Doch, gibt es. Habe ich gestern mal wieder erlebt und nein, ich war nicht beim bekannten, berühmten, großen Berlin - Marathon. Obwohl der für mich hinsichtlich recht kurzer Anfahrtstrecke u.s.w. praktisch wäre. Ich ziehe ja, wie einige von Euch inzwischen wissen, die kleineren Naturmarathons vor. Gestern war es der ganz kleine "2. Asseler Deichmarathon".

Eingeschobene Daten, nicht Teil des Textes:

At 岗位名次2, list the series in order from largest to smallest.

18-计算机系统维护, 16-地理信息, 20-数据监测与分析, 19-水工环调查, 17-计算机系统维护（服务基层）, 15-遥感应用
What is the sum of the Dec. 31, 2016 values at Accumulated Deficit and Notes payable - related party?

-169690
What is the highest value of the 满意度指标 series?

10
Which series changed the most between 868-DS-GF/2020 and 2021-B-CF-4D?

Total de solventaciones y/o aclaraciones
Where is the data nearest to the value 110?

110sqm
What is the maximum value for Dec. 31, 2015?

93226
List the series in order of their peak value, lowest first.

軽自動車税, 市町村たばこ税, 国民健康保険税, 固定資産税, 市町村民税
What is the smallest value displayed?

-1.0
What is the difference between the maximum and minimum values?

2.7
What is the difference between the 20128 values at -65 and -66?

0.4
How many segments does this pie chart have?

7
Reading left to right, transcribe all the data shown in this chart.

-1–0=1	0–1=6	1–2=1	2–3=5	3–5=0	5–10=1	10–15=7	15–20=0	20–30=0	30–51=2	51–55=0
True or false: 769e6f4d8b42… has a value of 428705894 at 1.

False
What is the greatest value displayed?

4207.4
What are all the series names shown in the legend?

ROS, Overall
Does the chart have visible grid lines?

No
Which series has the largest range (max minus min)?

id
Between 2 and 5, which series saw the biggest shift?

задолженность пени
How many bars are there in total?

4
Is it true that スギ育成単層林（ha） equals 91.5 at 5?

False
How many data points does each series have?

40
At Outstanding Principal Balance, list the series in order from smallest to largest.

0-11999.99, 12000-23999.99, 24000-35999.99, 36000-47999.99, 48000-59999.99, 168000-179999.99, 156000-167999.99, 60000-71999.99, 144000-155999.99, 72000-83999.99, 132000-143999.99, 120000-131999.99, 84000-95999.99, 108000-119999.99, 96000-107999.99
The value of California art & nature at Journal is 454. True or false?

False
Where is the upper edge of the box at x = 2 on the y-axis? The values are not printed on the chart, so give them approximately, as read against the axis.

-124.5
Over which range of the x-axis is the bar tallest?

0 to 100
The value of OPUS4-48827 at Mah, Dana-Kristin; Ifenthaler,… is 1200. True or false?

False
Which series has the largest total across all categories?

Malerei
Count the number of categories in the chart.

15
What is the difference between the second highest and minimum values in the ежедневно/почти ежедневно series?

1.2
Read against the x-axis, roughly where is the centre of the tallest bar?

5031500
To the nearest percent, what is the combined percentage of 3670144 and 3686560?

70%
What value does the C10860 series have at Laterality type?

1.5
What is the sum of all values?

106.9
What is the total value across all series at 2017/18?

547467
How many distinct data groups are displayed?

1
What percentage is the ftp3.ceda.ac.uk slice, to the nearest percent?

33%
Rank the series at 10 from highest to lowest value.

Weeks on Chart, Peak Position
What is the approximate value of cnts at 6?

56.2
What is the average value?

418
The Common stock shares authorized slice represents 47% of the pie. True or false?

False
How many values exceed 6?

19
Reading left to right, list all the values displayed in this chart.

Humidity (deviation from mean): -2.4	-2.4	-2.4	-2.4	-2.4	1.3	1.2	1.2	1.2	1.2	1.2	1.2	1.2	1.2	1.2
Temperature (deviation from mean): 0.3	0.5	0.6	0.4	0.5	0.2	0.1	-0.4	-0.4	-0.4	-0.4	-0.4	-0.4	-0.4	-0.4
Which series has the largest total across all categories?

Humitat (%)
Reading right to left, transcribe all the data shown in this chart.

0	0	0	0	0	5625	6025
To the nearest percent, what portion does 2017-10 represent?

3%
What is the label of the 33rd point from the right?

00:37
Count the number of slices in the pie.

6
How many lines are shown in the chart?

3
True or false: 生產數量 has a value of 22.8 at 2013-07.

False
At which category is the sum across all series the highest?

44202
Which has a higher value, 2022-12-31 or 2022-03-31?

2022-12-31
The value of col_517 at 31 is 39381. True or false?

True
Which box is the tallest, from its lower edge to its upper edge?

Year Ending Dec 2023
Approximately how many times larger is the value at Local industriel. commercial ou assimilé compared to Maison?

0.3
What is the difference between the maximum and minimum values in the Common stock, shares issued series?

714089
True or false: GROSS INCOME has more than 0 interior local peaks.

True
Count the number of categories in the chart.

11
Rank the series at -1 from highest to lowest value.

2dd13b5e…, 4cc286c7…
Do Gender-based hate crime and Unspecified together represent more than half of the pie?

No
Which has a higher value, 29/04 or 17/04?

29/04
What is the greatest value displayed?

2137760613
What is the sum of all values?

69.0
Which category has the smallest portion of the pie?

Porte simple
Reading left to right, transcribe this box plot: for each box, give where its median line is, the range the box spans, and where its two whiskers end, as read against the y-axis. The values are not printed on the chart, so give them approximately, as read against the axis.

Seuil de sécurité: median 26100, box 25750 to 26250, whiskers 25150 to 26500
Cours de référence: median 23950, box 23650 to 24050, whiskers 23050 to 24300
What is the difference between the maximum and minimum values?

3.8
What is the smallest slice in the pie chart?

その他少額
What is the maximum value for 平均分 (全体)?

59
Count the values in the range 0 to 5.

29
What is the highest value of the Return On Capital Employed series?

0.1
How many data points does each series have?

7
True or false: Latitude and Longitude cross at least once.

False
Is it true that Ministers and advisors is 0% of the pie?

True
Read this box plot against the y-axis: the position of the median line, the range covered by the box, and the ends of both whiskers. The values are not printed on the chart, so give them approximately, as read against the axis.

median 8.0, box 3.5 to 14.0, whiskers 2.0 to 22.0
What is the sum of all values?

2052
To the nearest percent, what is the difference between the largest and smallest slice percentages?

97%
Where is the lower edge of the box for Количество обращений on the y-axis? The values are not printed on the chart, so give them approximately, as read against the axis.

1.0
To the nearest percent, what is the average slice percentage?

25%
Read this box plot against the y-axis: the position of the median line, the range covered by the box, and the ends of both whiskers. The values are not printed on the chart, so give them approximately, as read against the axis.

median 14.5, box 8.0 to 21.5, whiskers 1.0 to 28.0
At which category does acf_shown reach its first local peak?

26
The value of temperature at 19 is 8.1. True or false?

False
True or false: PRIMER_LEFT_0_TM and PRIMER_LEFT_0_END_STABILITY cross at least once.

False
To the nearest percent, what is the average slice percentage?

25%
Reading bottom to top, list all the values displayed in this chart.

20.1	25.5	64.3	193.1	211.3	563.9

Mein Sonntag begann mal wieder sehr früh. Um 03:00 Uhr klingelte mich der Wecker nach nur ca. 3 Stunden Schlaf wach und gegen 04:00 Uhr ging es mit dem Auto los in Richtung Hamburg bzw. noch ein ganzes Stück weiter an Buxtehude und Stade vorbei Richtung Elbmündung in die Nordsee. Nach einer ruhigen Fahrt kam ich dann nach ca. 340 km um 08:00 Uhr am Ort des gestrigen Marathon (Drochtersen - Assel) an. Nach und nach trafen die Teilnehmer ein und mir blieb noch Zeit für ein, zwei, drei...Kaffee. Wir waren übrigens nur 16 Läufer - also eine wirklich kleine Runde. Aber viele kannten sich bereits untereinander, auch ich kannte Einige schon von anderen Läufen her und die man noch nicht kannte, die lernte man dann im Laufe des Tages auf jeden Fall kennen.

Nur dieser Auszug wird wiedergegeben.